Vietnam or Thailand ? Vote for the TOP Country of the Week !
Bijgewerkt: 5 mei 2025
'k Waer geschapen Vreughd te rapen Van 't begaepen Van uw feest, En het proncken Van uw loncken Tot ontfoncken Van mijn geest. Maar 't benijden Deser tijden Moet ik lijden Met geduld; 't Zijn geen treken Om te wreken Woord te breken Sonder schuld. Oh! hoe vliegh ik, Hoe bedriegh ick, Hoe beliegh ick, Mijn gemoed! 'k Wil der wesen, Alle vreesen Sijn geresen Uyt mijn bloed.
De misslagh van de jongelingh quam daer uyt, dat hy den regel dien 1740 hy gehoort hadde al te breet en sonder bescheydentheyt* in 't werck stelde. En voor u, lieve Philogame, staet te letten, dat ghy niet in gelijcke dwalingen en valt. Phi. Is daer voor te vreesen Sophronisçe?
Na het gebed gaf de voorganger op te zingen Ps. 46:1. Als ons de noot overvalt krachtigh, Ons borcht en heyl is God almachtigh; Sulcks bevinden wij in den noot, En hebben in hem troost seer groot. Dies vreesen wij in geenen dinge, Al waer 't dat de werelt verginge, En de bergen hen wierpen snel In 't midden der zee diep en fel.
M. A. Gy moet visiteeren, ofte den bye veel volck heeft, gy moet sien ofte hy sich begint te bereyden om te swaermen; dit kont gy beproeven, uyt de teekens die ick in het voorig Capittel geseydt hebbe, want heeft den bye dese teekens, jaegt hem sonder vreesen.

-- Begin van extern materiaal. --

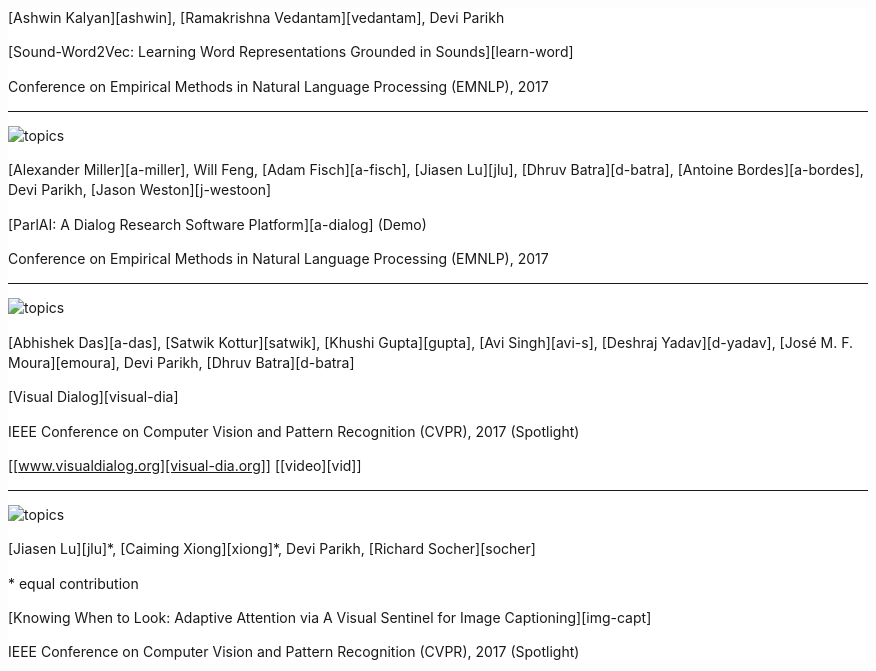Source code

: [Ashwin Kalyan][ashwin], [Ramakrishna Vedantam][vedantam],  Devi Parikh

[Sound-Word2Vec: Learning Word Representations Grounded in Sounds][learn-word]

Conference on Empirical Methods in Natural Language Processing (EMNLP), 2017

</div>
</div><hr>

<div class="row vertical-align">
<div class="col-sm-5">
<img alt="topics" src="{{ site.baseurl }}static/img/pub/parlai-logo.png">
</div>
<div class="col-sm-7">

[Alexander Miller][a-miller], Will Feng, [Adam Fisch][a-fisch], [Jiasen Lu][jlu], [Dhruv Batra][d-batra], [Antoine Bordes][a-bordes], Devi Parikh,  [Jason Weston][j-westoon]

[ParlAI: A Dialog Research Software Platform][a-dialog] (Demo)

Conference on Empirical Methods in Natural Language Processing (EMNLP), 2017

</div>
</div><hr>

<div class="row vertical-align">
<div class="col-sm-5">
<img alt="topics" src="{{ site.baseurl }}static/img/pub/visual_dialog.png">
</div>
<div class="col-sm-7">

[Abhishek Das][a-das], [Satwik Kottur][satwik], [Khushi Gupta][gupta], [Avi Singh][avi-s], [Deshraj Yadav][d-yadav], [José M. F. Moura][emoura], Devi Parikh,  [Dhruv Batra][d-batra]

[Visual Dialog][visual-dia]

IEEE Conference on Computer Vision and Pattern Recognition (CVPR), 2017 <span class="md-blue">(Spotlight)</span>

[[www.visualdialog.org][visual-dia.org]] [[video][vid]]

</div>
</div><hr>

<div class="row vertical-align">
<div class="col-sm-5">
<img alt="topics" src="{{ site.baseurl }}static/img/pub/when-to-look.png">
</div>
<div class="col-sm-7">

[Jiasen Lu][jlu]\*, [Caiming Xiong][xiong]\*, Devi Parikh,  [Richard Socher][socher]

\* equal contribution

[Knowing When to Look: Adaptive Attention via A Visual Sentinel for Image Captioning][img-capt]

IEEE Conference on Computer Vision and Pattern Recognition (CVPR), 2017 <span class="md-blue">(Spotlight)</span>
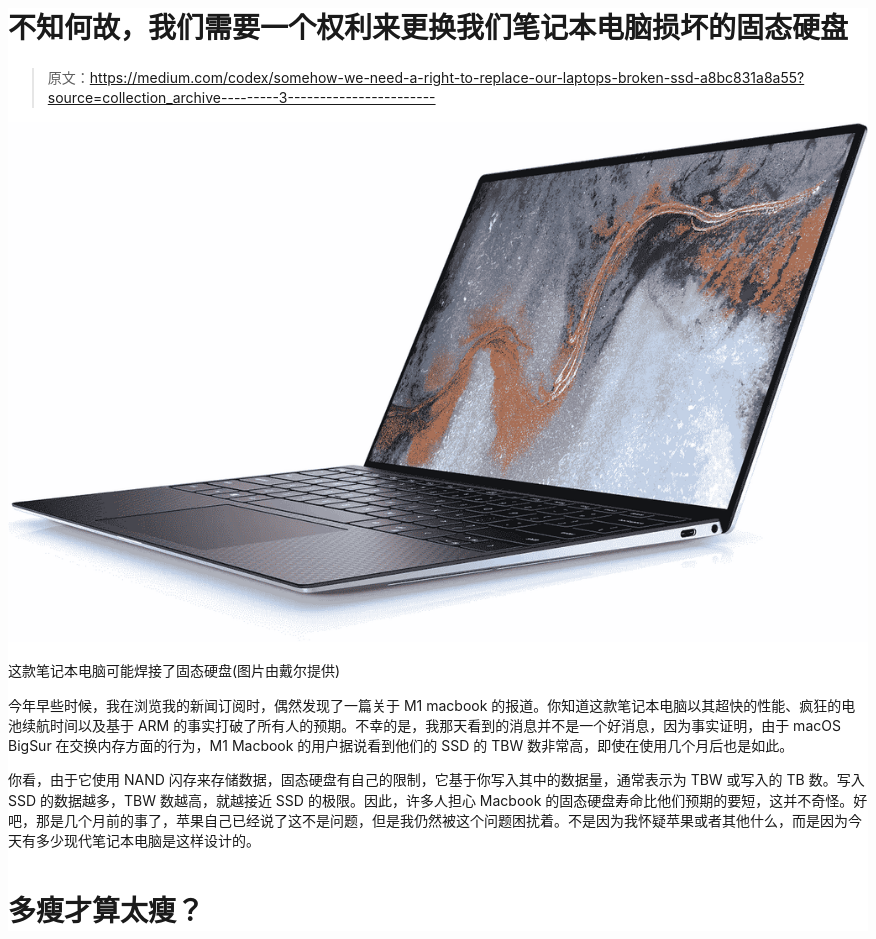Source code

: # 不知何故，我们需要一个权利来更换我们笔记本电脑损坏的固态硬盘

> 原文：<https://medium.com/codex/somehow-we-need-a-right-to-replace-our-laptops-broken-ssd-a8bc831a8a55?source=collection_archive---------3----------------------->

![](img/695891b63a315aaba7314ac7510b276f.png)

这款笔记本电脑可能焊接了固态硬盘(图片由戴尔提供)

今年早些时候，我在浏览我的新闻订阅时，偶然发现了一篇关于 M1 macbook 的报道。你知道这款笔记本电脑以其超快的性能、疯狂的电池续航时间以及基于 ARM 的事实打破了所有人的预期。不幸的是，我那天看到的消息并不是一个好消息，因为事实证明，由于 macOS BigSur 在交换内存方面的行为，M1 Macbook 的用户据说看到他们的 SSD 的 TBW 数非常高，即使在使用几个月后也是如此。

你看，由于它使用 NAND 闪存来存储数据，固态硬盘有自己的限制，它基于你写入其中的数据量，通常表示为 TBW 或写入的 TB 数。写入 SSD 的数据越多，TBW 数越高，就越接近 SSD 的极限。因此，许多人担心 Macbook 的固态硬盘寿命比他们预期的要短，这并不奇怪。好吧，那是几个月前的事了，苹果自己已经说了这不是问题，但是我仍然被这个问题困扰着。不是因为我怀疑苹果或者其他什么，而是因为今天有多少现代笔记本电脑是这样设计的。

# **多瘦才算太瘦？**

D. Vr. Hoe moet ick den bye jaegen?
Soo sijne Hoogheyd hier sijn advoy ende consent mede hadde toegebracht, en souw niet yder een met Ulpiano moeten seggen hebben, Eum consentire non debuisse? Maer neen sal men seggen, dit en heeft hier gene plaets, want het Gerecht hadde hier alrede in versien, ende de nominatie gelegitimeert, ende soo en had hy sulk eene censure niet te vreesen.
Wy zijn niet eens beducht, schoon al de winden blasen, 805 Wy leven onbeschroomt hoe seer de baren rasen: Wy vreesen geenen brant of hoogen water-vloet. Die niet verliesen kan wat schaet hem tegenspoet?
Daer sat ik als een schaep tusschen twee Wolven, met duisend vreesen; God weet hoe ik te moede was: voeren also voor stroom af; omtrent ten halver weeg aan de boot synde, begonnen sy te tieren en te parlementen, het scheen aen alle teekenen dat sy my om den hals wilde brengen.
Het is een groot gemack, bekent aen weynigh menschen, 765 Niet* in dit aerdsche dal te vreesen of te wenschen: Wy vinden dat men eerst dan onbekommert leeft, Wanneer men niet en soeckt, oock als men niet en heeft.